To prepare 5 mL of 1 mM glucose, how much glucose would you need to weigh? How do you prepare
1 mL of 1 mM NaCl using the NaCl solution you prepared in
I get you would use c=n/v and get grams. But how would you answer the second part of the question?
SOrry this was the first part of the question
To prepare 20 mL of 15 mM NaCl, how much NaCl would you need to weigh
I got 0.021915g
To prepare 5 mL of 1 mM glucose, we need to calculate the amount of glucose we should weigh.
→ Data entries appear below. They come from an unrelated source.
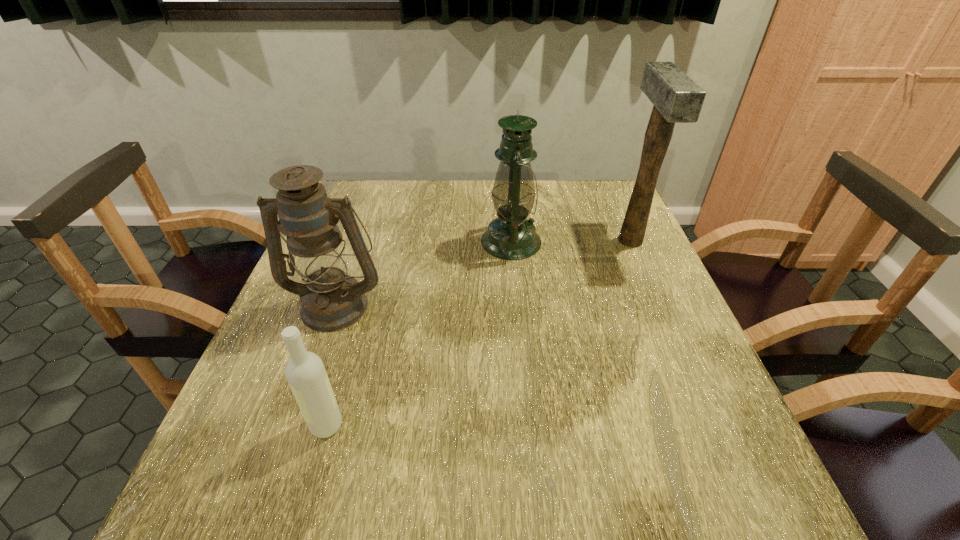
The height and width of the screenshot is (540, 960). I want to click on the rightmost object, so click(676, 98).

At what (x,y) coordinates should I click in order to perform the action: click on mallet. Please return your answer as a coordinate pair (x, y). Image resolution: width=960 pixels, height=540 pixels. Looking at the image, I should click on (676, 98).

The height and width of the screenshot is (540, 960). I want to click on the third object from left to right, so click(511, 236).

Where is `the right oil lamp`? the right oil lamp is located at coordinates (511, 236).

Where is `the second nearest object`? This screenshot has width=960, height=540. the second nearest object is located at coordinates (331, 300).

At what (x,y) coordinates should I click in order to perform the action: click on the left oil lamp. Please return your answer as a coordinate pair (x, y). Looking at the image, I should click on (331, 300).

This screenshot has height=540, width=960. Identify the location of the shortest object. (305, 372).

I want to click on the nearest object, so click(305, 372).

I want to click on vacant point located on the left of the tallest object, so (596, 240).

This screenshot has width=960, height=540. I want to click on free location located on the right of the farther oil lamp, so click(587, 242).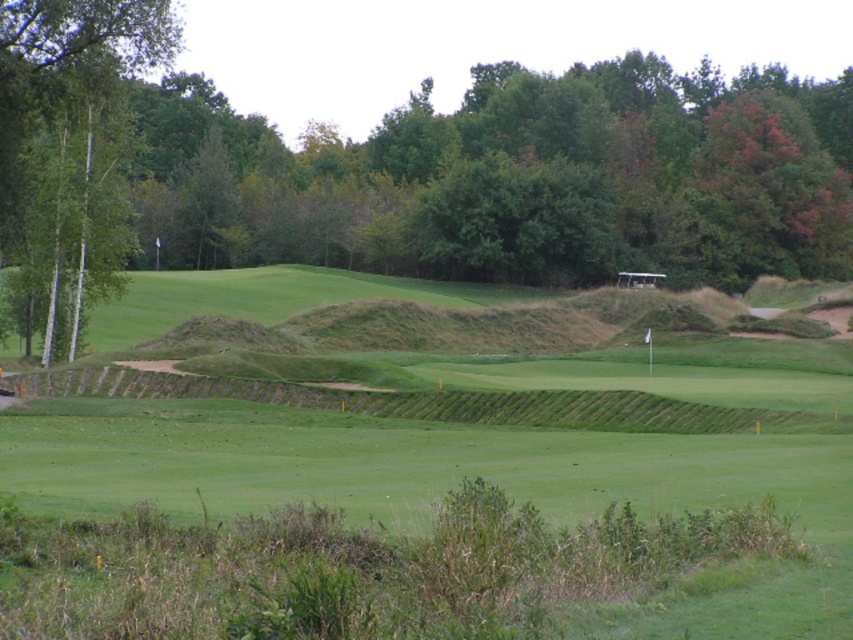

First, let's understand the meaning of 1 mM. "M" stands for molar, which is a measure of concentration, and "m" stands for milli, which means one-thousandth.
To calculate the amount of glucose needed, we need to know the molecular weight of glucose. Let's assume the molecular weight of glucose is 180 g/mol.
Step 1: Convert the desired concentration from millimolar (mM) to molar (M).
1 mM = 0.001 M
Step 2: Use the formula c = n/v to calculate the number of moles (n) of glucose needed.
0.001 M = n / 0.005 L
n = 0.001 * 0.005 = 0.000005 moles
Step 3: Convert moles to grams using the molecular weight.
0.000005 moles * 180 g/mol = 0.0009 grams or 0.9 mg of glucose.
So, to prepare 5 mL of 1 mM glucose, you would need to weigh 0.9 mg of glucose.
Regarding the second part of your question, let's prepare 1 mL of 1 mM NaCl using the NaCl solution you prepared.
Assuming you have prepared a certain volume of a specific concentration NaCl solution, let's say you have prepared a 1 M NaCl stock solution.
Step 1: Calculate the volume of the stock solution required to prepare 1 mL of 1 mM NaCl solution using the formula c1v1 = c2v2, where c1 and v1 are the concentration and volume of the stock solution, and c2 and v2 are the desired concentration and volume of the final solution, respectively.
Here, c1 = 1 M, v1 is unknown, c2 = 0.001 M, and v2 = 1 mL.
1 M x v1 = 0.001 M x 1 mL
v1 = (0.001 M x 1 mL) / 1 M
v1 = 0.001 mL or 1 μL
So, to prepare 1 mL of 1 mM NaCl solution using the NaCl stock solution, you would need to take 1 μL of the stock solution and dilute it with water or an appropriate solvent to reach a final volume of 1 mL.